→ **Exercise set**:
1) Copy the stretch of the article on Ankica Lepej from "Zagebacka banka then" through "was the whistleblower.".
2) According to the article on Ankica Lepej, what did Ankica Tudjman deposit in her bank account?
3) Pick up the article on Ankica Lepej after its last sentence and continue it.
Start of Given passage
Croatian Who Blew Whistle on Tudjman’s Hidden Cash Dies

Ankica Lepej, perhaps the most famous whistleblower in the history of Croatia, has died of COVID-19 complications in Zagreb, Sanja Sarnavka, the human rights and women's rights activist, wrote on her Facebook profile.

"Ankica Lepej, our courageous and good fellow citizen, did not manage to beat COVID-19. I'm sorry. She showed us how to love your homeland in the right way. She paid a huge price for her act of civil courage, but she never regretted it", Sarnavka wrote.

In 1998, working as a clerk in Zagrebacka banka, Lepej found that Ankica Tudjman, wife of then-president Franjo Tudjman, had deposited 210,000 German marks and 15,000 dollars in her bank account - a huge sum for the time.

President Tudjman had not reported the large sum in his asset declaration, and Lepej decided the public needed to know this. The revelation was published in Jutarnji list by the journalist Orlanda Obad.

Zagebacka banka then published an advert in Jutarnji list offering a million kuna reward for information on who leaked the data. Lepej went to the bank and told them she was the whistleblower.
End of Given passage
Start of Provided records
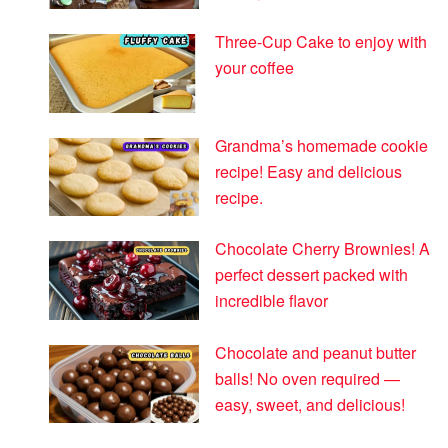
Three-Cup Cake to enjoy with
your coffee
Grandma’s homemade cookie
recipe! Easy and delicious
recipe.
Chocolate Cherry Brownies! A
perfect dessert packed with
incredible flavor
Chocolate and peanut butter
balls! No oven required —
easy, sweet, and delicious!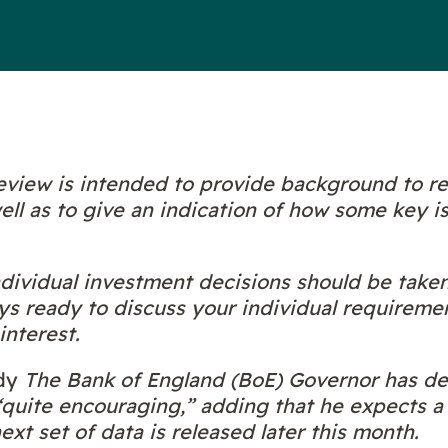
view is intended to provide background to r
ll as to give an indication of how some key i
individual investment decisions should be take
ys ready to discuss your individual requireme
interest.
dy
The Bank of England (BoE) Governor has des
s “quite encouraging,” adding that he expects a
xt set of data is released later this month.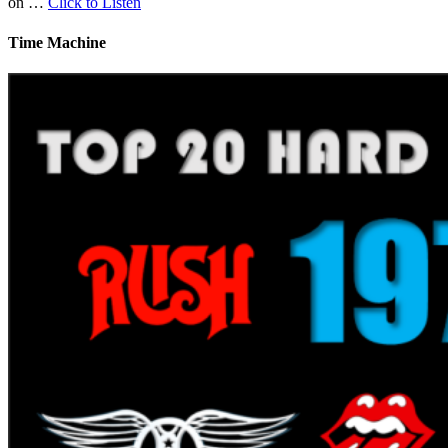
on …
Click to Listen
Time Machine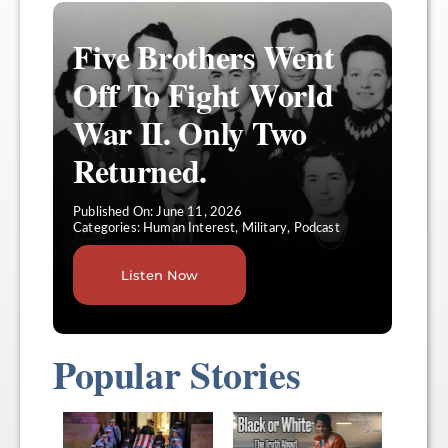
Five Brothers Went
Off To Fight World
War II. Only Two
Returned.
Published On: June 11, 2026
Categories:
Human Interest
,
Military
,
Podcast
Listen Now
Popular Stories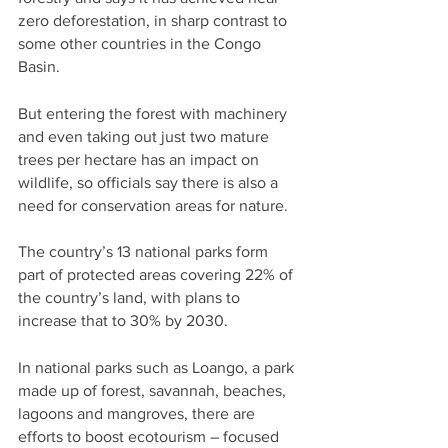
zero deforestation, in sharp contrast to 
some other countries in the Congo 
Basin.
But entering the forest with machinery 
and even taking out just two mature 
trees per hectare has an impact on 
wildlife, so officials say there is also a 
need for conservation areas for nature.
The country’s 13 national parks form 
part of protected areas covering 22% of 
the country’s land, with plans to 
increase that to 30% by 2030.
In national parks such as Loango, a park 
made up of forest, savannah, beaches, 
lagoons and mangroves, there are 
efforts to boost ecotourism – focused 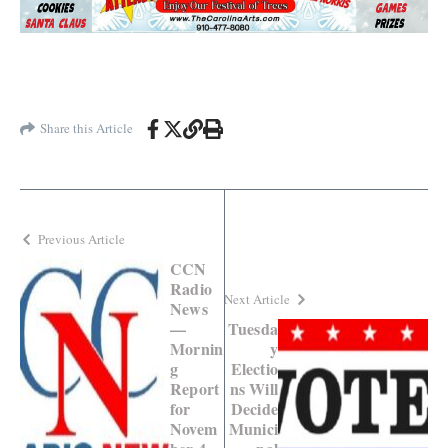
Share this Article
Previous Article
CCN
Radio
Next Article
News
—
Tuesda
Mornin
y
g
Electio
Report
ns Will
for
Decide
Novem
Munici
End of Provided records
Start of Provided records
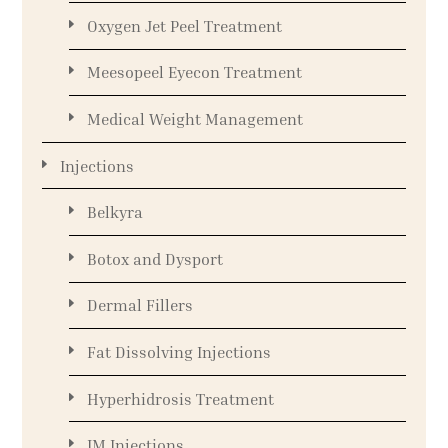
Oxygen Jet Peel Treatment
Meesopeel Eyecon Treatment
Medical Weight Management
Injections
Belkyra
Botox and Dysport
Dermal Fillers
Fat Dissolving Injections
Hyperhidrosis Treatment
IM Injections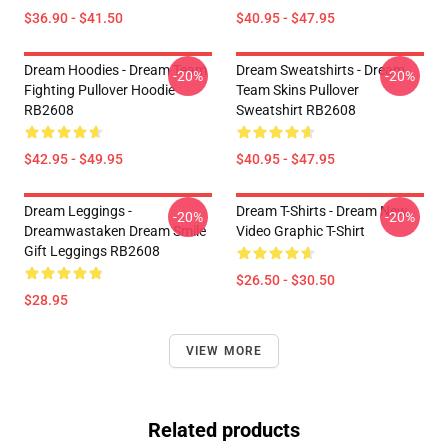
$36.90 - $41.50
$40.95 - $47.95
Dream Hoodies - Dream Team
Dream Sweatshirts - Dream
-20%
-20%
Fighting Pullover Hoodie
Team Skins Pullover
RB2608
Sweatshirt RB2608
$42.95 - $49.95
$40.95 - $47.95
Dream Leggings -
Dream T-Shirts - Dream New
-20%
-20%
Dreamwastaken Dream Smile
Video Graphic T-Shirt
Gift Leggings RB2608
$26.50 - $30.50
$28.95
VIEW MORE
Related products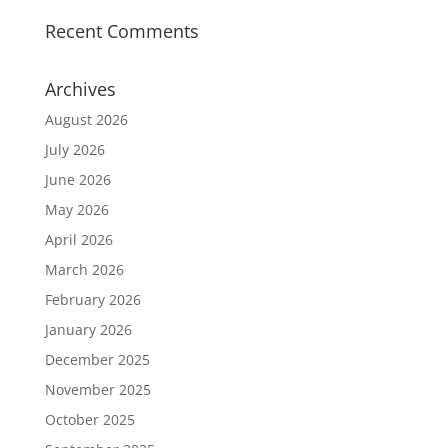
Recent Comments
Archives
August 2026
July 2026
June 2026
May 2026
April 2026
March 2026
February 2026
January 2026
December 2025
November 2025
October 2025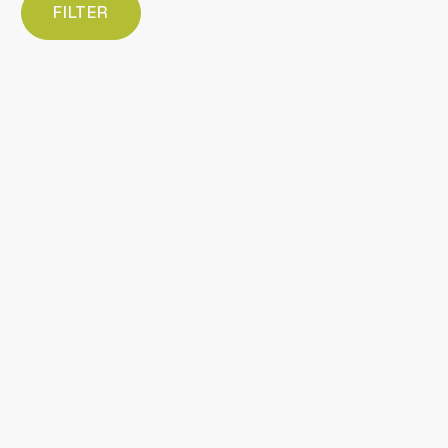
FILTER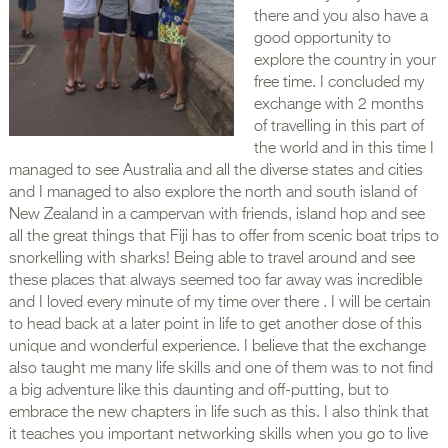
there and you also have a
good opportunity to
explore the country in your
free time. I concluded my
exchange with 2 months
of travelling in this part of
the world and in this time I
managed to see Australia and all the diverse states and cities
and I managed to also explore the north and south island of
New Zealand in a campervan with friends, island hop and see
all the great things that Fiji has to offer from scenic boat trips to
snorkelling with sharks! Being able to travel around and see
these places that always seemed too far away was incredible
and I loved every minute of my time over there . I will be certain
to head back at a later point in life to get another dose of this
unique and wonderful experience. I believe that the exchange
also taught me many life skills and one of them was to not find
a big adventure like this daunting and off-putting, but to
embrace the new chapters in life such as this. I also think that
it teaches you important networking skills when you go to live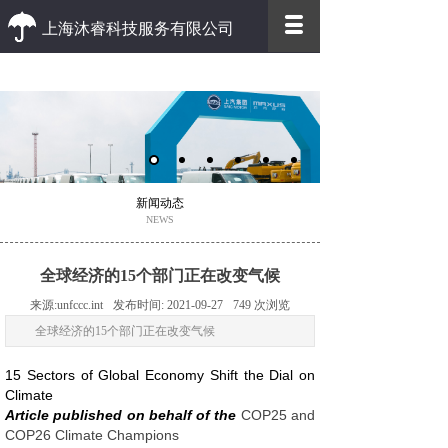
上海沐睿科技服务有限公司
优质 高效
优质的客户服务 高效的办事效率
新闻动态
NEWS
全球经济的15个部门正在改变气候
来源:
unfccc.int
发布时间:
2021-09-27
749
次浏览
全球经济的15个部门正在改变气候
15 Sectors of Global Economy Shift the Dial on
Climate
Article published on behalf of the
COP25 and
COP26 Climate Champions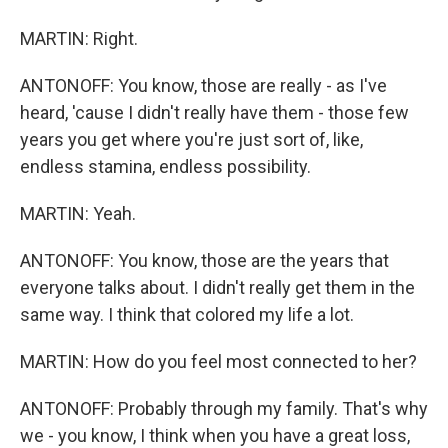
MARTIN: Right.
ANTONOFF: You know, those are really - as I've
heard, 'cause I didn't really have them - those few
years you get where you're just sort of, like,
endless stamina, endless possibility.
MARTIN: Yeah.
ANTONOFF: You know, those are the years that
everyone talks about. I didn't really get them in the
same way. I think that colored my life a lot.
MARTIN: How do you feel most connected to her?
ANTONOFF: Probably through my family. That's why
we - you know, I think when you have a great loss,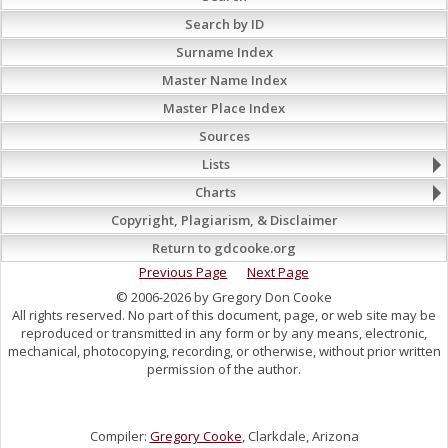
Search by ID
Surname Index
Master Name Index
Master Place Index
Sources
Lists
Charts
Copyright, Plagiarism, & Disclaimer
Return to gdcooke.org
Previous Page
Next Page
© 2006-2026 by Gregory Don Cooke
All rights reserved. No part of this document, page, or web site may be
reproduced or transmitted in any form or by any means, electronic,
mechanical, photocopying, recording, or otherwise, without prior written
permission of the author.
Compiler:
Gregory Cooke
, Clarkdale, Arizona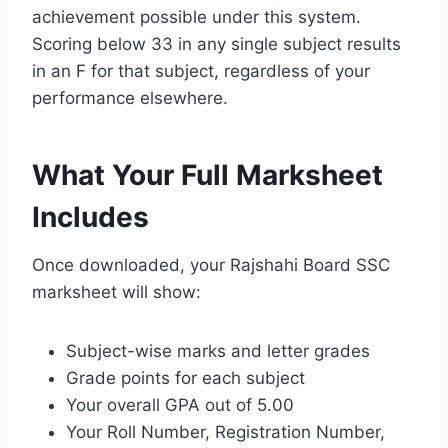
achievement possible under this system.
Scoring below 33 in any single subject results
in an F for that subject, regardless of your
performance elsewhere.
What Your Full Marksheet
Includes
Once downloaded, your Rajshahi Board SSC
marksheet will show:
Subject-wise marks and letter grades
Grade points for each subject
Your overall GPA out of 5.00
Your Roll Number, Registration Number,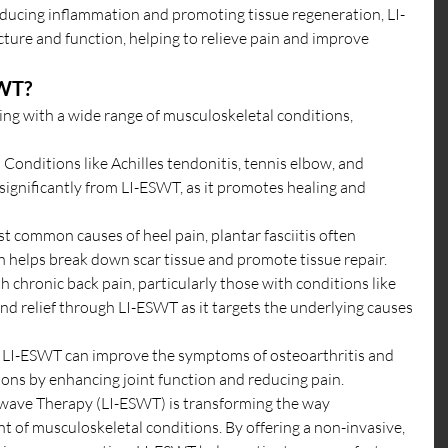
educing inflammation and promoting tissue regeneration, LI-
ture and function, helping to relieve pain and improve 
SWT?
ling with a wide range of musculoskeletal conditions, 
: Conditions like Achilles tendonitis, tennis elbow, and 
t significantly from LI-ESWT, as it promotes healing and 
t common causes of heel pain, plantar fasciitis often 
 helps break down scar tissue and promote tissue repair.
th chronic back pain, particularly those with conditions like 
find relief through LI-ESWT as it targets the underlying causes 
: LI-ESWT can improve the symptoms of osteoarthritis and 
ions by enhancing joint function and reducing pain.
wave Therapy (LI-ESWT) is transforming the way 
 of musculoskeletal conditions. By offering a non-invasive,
End of Provided records
→ **Exercise answers**:
1)
Zagebacka banka then published an advert in Jutarnji list offering a million kuna reward for information on who leaked the data. Lepej went to the bank and told them she was the whistleblower.

2) 210,000 German marks and 15,000 dollars.

3)
"That was the hardest night of our lives. The ad in Jutarnji was like a Wild West 'wanted' sign. We were scared for our children. The next evening, we went to the bank with the lawyer Vesna Alaburic and reported that I was the whistleblower. I never took the million-kuna reward," Lepej told the media afterwards.

Instead, she was fired from her job. "The police took me to the police station. I was fired immediately, but the indictment was dropped because they were afraid what might come out during a trial," Lepej added.

Her husband, Slavko, was unemployed at the time because the company he had worked for, Tiskara Zagreb,...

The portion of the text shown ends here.